43% de iraquianos vivem em "pobreza absoluta", os direitos da mulher quase desapareceram – as que arriscam sair sem véu podem ser estupradas ou então decapitadas à luz do dia – só 60% dos cidadãos que necessitam auxílio de alimentação têm acesso a isso, o índice de desemprego está agora acima de 50%, a desnutrição em crianças subiu de 19% (durante os ataques terroristas da OTAN e o bloqueio desumano nos 1990) a 28%, querendo dizer que carca de um terço das crianças do Iraque têm uma alimentação insuficiente.

Dois milhões de pessoas não têm nenhum lar, nenhum trabalho, nenhum rendimento e acima de metade dos IDs tem acesso apenas esporádico a nutrição. 70% de iraquianos estão sem abastecimentos de água adequados, 80% estão sem saneamento básico e 40% dos quadros qualificados no Iraque deixaram o país.

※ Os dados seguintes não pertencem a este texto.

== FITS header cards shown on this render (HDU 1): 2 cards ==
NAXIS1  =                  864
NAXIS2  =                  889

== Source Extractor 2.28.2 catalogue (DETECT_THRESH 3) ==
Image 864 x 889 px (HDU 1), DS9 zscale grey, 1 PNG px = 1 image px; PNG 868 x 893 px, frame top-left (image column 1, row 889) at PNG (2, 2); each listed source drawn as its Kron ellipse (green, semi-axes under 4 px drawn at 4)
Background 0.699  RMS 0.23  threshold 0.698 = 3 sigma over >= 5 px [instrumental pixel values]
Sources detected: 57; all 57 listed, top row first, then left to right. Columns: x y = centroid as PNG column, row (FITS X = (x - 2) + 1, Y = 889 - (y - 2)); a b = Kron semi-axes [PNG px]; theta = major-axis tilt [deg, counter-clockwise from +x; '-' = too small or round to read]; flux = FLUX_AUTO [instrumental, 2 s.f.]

A quem culpar para esta situação catastrófica? Em qualquer estado de lei civilizado, se alguém entra ilegalmente em outro lar, mata a família, estupra a esposa, destrói a propriedade e distribui contratos bilionários sem qualquer concurso aos amigos, é executado um devido processo legal, há uma acusação, um julgamento e encontra-se o culpado.

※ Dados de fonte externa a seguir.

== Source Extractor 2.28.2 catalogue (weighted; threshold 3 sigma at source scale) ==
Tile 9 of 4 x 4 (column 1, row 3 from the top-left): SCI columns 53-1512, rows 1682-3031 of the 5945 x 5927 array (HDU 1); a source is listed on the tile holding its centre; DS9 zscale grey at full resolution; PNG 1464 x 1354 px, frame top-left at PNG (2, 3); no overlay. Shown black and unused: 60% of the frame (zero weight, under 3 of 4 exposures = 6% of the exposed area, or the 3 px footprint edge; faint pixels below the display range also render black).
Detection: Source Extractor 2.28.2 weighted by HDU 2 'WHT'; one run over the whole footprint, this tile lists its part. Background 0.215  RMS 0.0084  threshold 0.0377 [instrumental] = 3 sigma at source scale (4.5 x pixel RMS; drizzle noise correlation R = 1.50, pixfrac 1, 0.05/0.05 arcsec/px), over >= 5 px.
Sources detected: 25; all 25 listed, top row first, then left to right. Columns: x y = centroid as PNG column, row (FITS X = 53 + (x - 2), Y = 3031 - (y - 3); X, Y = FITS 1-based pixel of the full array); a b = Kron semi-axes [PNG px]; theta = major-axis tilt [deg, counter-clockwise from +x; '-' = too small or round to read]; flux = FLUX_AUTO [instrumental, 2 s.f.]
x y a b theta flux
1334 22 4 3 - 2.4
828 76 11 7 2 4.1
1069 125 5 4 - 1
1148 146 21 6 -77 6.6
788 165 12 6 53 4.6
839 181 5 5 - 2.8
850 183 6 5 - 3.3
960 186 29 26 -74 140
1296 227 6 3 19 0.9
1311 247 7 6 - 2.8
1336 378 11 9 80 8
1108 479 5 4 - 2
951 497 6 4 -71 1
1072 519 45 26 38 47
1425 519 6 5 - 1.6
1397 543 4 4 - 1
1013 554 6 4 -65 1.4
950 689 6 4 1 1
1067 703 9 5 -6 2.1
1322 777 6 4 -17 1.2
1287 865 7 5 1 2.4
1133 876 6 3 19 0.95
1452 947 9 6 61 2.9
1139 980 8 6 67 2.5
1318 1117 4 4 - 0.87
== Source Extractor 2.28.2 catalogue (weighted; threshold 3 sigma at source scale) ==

No caso do Iraque, o facto que o culpado seja tão fácil de identificar mas mesmo assim tão invisível, diz tudo sobre a ausência de um estado de lei na comunidade internacional no começo do terceiro milénio. Os Estados Unidos da América e seus aliados que perpetraram este ato chocante de terrorismo de estado devem ser responsabilizados, seus líderes julgados pelos crimes que foram cometidos.

Se não, as gerações futuras verão com incredulidade esta, uma das alturas mais escuras da história para a lei internacional e quaisquer normas básicas de decência humana.